━━ Texte donné ━━

En 2022, le secteur industriel représentait 37 % de la consommation mondiale d’énergie et était directement responsable de l’émission de 9 gigatonnes de dioxyde de carbone, soit 25 % des émissions du système énergétique mondial. (Photo : AdobeStock)
À l’avenir, notre planète aura besoin d’une énergie propre en abondance pour couvrir tous ses besoins. Plus de 30 térawatts électriques (TWe) d’énergie propre et sûre sont nécessaires pour décarboner complètement le système énergétique mondial et permettre à chaque citoyen de la planète de profiter de services énergétiques modernes équivalents à la moyenne fixée par l’Organisation de coopération et de développement économiques.
Comment les industries et économies peuvent-elles mener de front leur développement et la décarbonation ?
En 2022, le secteur industriel représentait 37 % de la consommation mondiale d’énergie et était directement responsable de l’émission de 9 gigatonnes de dioxyde de carbone, soit 25 % des émissions du système énergétique mondial (hors émissions indirectes provenant de l’utilisation d’électricité à des fins industrielles). Malgré les engagements pris en matière de décarbonation, les émissions des grandes nations industrielles n’ont cessé d’augmenter.

━━━
━━ Listing fourni ━━

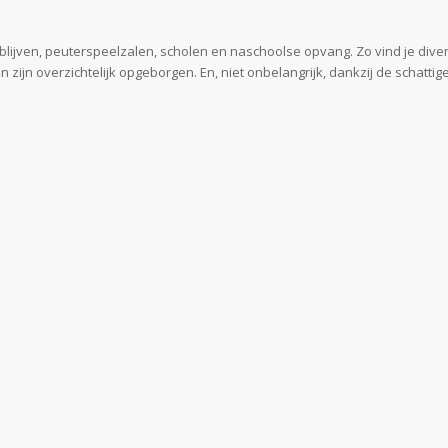
lijven, peuterspeelzalen, scholen en naschoolse opvang. Zo vind je div
jn overzichtelijk opgeborgen. En, niet onbelangrijk, dankzij de schattige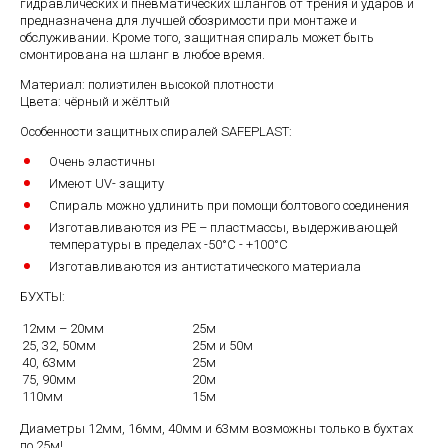
гидравлических и пневматических шлангов от трения и ударов и
предназначена для лучшей обозримости при монтаже и
обслуживании. Кроме того, защитная спираль может быть
смонтирована на шланг в любое время.
Материал: полиэтилен высокой плотности
Цвета: чёрный и жёлтый
Особенности защитных спиралей SAFEPLAST:
Очень эластичны
Имеют UV- защиту
Спираль можно удлинить при помощи болтового соединения
Изготавливаются из РЕ – пластмассы, выдерживающей
температуры в пределах -50°C - +100°C
Изготавливаются из антистатического материала
БУХТЫ:
12мм – 20мм
25м
25, 32, 50мм
25м и 50м
40, 63мм
25м
75, 90мм
20м
110мм
15м
Диаметры 12мм, 16мм, 40мм и 63мм возможны только в бухтах
по 25м!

━━━

Dans le texte donné sur la décarbonation de l'industrie, recopiez mot pour mot tout ce qui va de « Comment les industries » jusqu'à « n’ont cessé d’augmenter. ».

• Zone de réponse:
Comment les industries et économies peuvent-elles mener de front leur développement et la décarbonation ?
En 2022, le secteur industriel représentait 37 % de la consommation mondiale d’énergie et était directement responsable de l’émission de 9 gigatonnes de dioxyde de carbone, soit 25 % des émissions du système énergétique mondial (hors émissions indirectes provenant de l’utilisation d’électricité à des fins industrielles). Malgré les engagements pris en matière de décarbonation, les émissions des grandes nations industrielles n’ont cessé d’augmenter.